Another federal avenue to potentially restore Mai’s Second Amendment rights—applying to the United States Attorney General under 18 U.S.C. § 925(c)—has been defunded by Congress since 1992.

With no other avenues open to him to restore his Second Amendment rights more than 20 years after his commitment, Mai sued, and when his case was dismissed, he appealed. A panel of three judges from the 9th Circuit Court of Appeals affirmed the dismissal. Mai then requested that his case be reheard en banc by an 11-judge panel of 9th Circuit judges. (Because the 9th Circuit is the largest federal appeals court, with 29 active judges, en banc reviews consist of the Chief Judge and 10 other judges selected randomly.)

On Sept. 10, this rehearing was denied.

Dissents from the denial of rehearing noted concerns that the level of scrutiny the smaller panel used was inappropriate and applied incorrectly, that the decision was not in line with previous decisions of other circuit courts and District of Columbia v. Heller, that “ill-suited, foreign statistical studies” had been applied to the original ruling, and that the law in question (§ 922(g)(4)) being applied to Mai long after his commitment was unconstitutional.
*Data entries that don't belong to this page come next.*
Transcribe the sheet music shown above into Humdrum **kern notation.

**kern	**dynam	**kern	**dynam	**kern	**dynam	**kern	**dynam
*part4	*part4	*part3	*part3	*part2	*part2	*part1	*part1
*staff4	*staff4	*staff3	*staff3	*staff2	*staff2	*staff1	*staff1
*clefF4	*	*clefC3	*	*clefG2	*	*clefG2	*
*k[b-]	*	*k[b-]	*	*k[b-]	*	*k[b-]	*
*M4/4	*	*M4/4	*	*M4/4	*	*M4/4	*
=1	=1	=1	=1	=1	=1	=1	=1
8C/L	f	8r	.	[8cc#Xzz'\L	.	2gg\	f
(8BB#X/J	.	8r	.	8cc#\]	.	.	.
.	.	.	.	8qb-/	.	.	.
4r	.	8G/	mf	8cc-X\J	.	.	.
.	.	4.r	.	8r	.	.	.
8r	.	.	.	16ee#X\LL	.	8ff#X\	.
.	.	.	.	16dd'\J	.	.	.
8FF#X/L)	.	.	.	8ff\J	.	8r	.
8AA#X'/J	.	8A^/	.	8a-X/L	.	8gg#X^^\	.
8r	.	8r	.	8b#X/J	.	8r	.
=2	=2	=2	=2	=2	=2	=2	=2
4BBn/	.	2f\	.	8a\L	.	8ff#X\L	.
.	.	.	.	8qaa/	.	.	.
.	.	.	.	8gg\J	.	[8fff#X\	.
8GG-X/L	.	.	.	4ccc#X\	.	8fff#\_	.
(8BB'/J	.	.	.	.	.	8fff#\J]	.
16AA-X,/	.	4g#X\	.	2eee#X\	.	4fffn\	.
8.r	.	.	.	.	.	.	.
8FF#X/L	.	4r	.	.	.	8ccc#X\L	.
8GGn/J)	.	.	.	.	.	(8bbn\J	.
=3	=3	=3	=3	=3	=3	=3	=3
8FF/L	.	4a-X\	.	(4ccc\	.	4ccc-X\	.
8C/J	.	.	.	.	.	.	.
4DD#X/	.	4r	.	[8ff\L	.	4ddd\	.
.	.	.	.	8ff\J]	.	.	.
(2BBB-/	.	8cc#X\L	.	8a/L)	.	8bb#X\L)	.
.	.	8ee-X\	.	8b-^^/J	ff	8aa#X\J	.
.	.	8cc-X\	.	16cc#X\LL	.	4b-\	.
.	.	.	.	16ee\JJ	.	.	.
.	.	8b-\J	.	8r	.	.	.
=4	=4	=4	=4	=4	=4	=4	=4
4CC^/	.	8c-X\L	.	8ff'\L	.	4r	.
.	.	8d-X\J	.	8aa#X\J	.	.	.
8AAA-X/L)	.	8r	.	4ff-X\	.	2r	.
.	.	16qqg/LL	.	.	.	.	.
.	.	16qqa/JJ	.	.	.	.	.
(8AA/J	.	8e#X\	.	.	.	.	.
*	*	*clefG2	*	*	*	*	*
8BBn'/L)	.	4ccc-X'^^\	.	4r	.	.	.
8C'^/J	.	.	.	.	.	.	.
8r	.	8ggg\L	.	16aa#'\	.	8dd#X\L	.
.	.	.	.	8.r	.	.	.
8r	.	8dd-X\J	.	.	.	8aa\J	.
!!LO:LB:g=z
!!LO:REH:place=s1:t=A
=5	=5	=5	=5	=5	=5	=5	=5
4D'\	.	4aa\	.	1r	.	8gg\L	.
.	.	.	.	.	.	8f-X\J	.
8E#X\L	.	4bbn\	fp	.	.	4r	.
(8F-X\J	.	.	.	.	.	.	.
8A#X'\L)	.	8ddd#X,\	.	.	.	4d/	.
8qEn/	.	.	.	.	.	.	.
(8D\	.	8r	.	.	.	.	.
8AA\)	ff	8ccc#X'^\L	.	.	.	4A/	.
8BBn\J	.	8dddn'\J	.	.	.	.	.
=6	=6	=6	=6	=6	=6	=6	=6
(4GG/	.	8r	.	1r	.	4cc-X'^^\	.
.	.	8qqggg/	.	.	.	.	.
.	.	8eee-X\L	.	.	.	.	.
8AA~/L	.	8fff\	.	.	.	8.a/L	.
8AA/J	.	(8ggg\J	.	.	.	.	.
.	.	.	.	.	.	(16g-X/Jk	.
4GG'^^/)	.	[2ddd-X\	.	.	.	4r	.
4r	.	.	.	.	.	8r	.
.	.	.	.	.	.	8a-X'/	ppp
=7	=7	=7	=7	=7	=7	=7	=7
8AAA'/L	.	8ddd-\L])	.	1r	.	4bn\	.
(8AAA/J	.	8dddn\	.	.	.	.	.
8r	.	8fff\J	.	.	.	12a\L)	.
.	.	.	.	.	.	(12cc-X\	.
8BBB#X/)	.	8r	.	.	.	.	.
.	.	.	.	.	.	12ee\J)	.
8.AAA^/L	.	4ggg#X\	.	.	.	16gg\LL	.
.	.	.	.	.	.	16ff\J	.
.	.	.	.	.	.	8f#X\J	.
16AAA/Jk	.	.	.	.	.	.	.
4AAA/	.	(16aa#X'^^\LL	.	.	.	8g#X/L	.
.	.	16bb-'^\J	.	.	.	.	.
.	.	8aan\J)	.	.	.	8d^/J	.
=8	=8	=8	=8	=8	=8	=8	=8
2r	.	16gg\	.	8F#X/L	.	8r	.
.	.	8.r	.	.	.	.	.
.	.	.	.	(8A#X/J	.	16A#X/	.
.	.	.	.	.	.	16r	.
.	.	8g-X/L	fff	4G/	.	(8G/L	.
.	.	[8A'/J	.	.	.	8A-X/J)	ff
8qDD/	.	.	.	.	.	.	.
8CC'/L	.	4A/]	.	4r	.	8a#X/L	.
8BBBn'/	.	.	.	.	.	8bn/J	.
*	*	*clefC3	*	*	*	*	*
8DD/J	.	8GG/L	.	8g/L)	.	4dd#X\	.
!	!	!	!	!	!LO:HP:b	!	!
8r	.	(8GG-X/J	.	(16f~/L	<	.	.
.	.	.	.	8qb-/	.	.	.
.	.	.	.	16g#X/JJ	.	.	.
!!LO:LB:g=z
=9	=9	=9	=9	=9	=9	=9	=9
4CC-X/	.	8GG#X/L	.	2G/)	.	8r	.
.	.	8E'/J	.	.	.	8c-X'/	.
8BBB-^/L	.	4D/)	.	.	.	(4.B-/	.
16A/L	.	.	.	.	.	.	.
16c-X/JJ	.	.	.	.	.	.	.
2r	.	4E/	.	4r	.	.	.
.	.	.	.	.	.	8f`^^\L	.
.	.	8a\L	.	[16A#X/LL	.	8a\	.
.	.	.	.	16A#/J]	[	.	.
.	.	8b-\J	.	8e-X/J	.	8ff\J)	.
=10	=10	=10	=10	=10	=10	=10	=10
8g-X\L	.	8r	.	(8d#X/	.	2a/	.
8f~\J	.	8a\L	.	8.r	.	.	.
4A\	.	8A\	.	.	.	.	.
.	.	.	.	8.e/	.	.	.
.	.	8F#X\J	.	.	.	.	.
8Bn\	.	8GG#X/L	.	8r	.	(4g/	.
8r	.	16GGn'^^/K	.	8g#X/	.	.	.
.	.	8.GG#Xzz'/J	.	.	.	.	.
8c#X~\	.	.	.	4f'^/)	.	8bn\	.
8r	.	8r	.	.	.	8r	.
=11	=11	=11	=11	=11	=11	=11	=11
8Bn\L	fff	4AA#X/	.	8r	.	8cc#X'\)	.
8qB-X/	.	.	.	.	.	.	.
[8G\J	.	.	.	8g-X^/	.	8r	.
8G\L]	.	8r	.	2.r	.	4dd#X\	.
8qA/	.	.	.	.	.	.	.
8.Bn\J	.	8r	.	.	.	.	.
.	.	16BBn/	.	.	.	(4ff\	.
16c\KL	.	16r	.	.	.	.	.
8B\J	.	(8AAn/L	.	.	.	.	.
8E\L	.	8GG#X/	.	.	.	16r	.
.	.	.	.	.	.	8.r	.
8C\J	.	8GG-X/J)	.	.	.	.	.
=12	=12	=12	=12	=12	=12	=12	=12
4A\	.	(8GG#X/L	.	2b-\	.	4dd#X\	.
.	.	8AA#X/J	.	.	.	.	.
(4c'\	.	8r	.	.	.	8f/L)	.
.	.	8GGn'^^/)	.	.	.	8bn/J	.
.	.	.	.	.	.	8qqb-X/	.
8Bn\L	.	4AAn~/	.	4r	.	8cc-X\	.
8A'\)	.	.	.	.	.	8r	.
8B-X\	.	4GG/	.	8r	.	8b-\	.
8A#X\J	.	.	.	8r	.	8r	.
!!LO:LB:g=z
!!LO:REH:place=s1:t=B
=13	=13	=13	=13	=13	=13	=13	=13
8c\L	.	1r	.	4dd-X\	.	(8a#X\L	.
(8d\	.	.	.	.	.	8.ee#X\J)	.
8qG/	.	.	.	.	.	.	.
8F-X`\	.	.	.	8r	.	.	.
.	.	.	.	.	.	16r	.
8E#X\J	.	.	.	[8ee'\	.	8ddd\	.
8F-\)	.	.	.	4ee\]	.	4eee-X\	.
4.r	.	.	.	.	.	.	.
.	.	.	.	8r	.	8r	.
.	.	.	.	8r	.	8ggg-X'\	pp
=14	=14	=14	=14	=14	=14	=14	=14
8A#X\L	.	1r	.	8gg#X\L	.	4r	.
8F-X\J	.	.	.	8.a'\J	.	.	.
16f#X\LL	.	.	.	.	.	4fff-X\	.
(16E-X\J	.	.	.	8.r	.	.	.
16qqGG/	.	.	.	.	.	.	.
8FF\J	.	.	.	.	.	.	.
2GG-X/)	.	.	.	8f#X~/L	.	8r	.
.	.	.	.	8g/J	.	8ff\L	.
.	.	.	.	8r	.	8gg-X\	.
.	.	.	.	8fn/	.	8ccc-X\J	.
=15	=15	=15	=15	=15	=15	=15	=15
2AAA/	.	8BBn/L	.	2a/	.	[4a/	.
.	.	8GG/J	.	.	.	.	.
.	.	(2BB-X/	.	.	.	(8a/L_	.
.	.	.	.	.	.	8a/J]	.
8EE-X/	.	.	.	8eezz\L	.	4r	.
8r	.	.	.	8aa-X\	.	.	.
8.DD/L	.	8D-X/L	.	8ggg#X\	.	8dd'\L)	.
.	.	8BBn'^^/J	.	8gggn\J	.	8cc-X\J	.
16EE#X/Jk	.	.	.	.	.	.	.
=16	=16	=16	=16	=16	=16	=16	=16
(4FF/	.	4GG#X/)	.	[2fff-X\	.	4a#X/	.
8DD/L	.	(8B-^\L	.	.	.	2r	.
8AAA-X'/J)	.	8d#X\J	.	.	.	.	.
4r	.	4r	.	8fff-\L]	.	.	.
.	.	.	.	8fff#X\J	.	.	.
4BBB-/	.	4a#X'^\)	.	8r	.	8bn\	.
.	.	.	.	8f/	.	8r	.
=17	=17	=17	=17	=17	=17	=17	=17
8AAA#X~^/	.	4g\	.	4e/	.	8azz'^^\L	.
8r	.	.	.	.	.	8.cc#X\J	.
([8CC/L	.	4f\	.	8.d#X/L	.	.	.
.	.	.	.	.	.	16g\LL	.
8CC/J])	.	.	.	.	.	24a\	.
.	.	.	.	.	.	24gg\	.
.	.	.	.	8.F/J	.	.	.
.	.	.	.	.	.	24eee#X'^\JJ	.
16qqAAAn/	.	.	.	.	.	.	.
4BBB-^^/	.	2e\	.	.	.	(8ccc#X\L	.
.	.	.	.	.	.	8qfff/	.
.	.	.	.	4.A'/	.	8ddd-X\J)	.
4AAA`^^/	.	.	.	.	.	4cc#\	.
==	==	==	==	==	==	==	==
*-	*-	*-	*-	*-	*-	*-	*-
Judge Bumatay noted in his dissent that the court was holding that “the government may forever deprive a person of the individual right to bear arms—if that person spends even one day committed involuntarily, even as a juvenile, and no matter the person’s current mental health soundness.” He also noted that the court would only decide in this manner for Second Amendment cases. “For other, more fashionable constitutional rights, we would not countenance such an abridgment.”

Judge VanDyke noted in his dissent, “In the final paragraph of its opinion rejecting Mai’s Second Amendment claim, the panel emphasized that ‘[w]e emphatically do not subscribe to the notion that “once mentally ill, always so.’ […] Yet just like the government’s position in this case, the panel’s decision inescapably effectuates exactly that ethic.”

“Mai, and all others who have overcome mental illness, deserve better than to be permanently designated second-class citizens,” VanDyke wrote, “particularly as it relates to their equal participation in a fundamental right.”

Mai’s lawyer said he will appeal to the U.S. Supreme Court.